While listening to Rodgers, I was moved to understand the deep heroism of people like him and his wife. I understood in their example the spirit of King's sentiment, "We can get more organized together than we can apart."

UUSC recognizes the need to continue creating powerful, innovative collective action against racism, poverty-wage jobs, and militarization, which continue to plague us today.

On this special day — an anniversary of struggle, courage, loss, and hope — UUSC acknowledges the wide range of valuable contributions being made in the collective movement for justice and human rights.

We invite you to learn about how to join your efforts with ours.

Freedom Summer: A Civil Rights Journey

From July 12-19, 2008, UUSC's JustWorks Freedom Summer: A Civil Rights Journey will offer participants a chance to learn firsthand about the struggles for racial justice of the 1950s and 1960s.
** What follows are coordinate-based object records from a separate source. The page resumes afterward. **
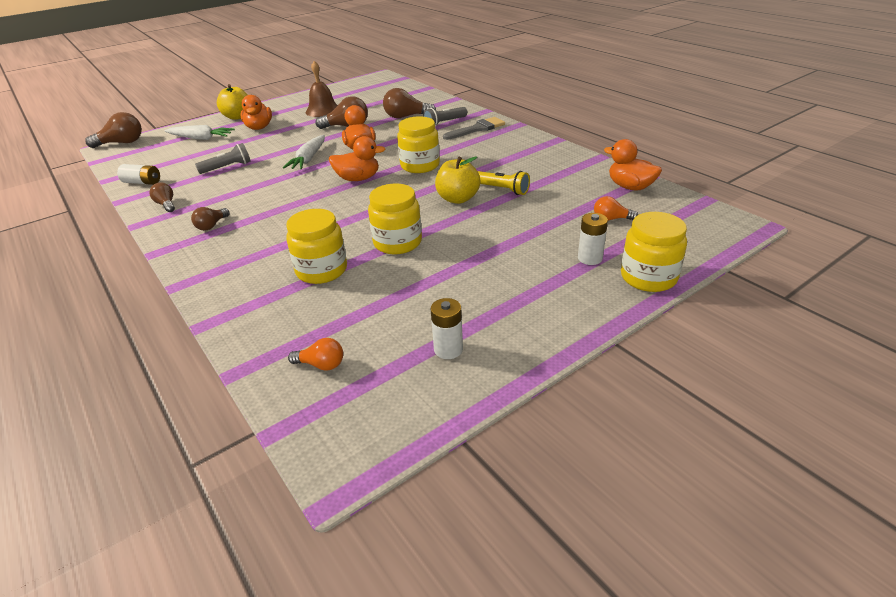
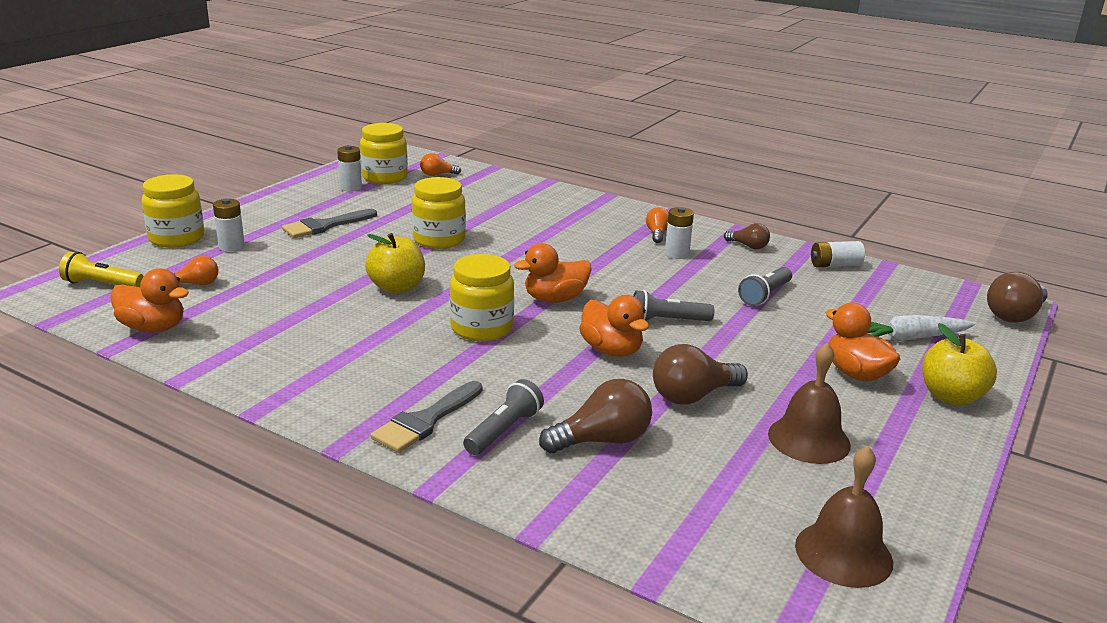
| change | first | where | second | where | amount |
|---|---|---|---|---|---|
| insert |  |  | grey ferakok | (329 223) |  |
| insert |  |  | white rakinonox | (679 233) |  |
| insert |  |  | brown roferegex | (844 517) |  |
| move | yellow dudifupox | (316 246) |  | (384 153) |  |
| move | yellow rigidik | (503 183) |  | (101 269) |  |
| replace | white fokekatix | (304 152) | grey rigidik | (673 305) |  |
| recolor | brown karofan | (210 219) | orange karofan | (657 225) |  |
This intergenerational trip brings people together from around the country to travel by bus to sites significant in the U.S. civil rights movement. Join us!

Economic Justice

Today, you can't shop for food, buy a new pair of blue jeans, or order a cup of coffee without coming into contact with the contributions of workers, many of whom labor in unsafe conditions, in full-time jobs, at part-time wages. Sanitation workers, garment workers, poultry workers, street vendors, small farmers, and informal traders in the United States and around the world are increasingly at risk, with women and children among the most vulnerable.

UUSC's Economic Justice Program directly supports worker-led grassroots organizing and living-wage efforts in the United States and overseas, highlighting the impact of race, class, and gender on the lives of workers. We develop tools and resources for educating and mobilizing allies as partners in the workers' rights movement.

Civil Liberties

A key element of UUSC's Civil Liberties Program is opposition to the continuing Iraq war. King believed that the "giant triplets of racism, materialism, and militarism," were interconnected symptoms of the same social problem. And we agree.

This year, UUSC honored the legacy of King by increasing our commitment to peace and justice through efforts to end the Iraq war. Under the banner of The Cost of Iraq: Who Pays the Price?, UUSC continues to provide leadership through outreach, education, and mobilization to engage communities in peacemaking and human rights.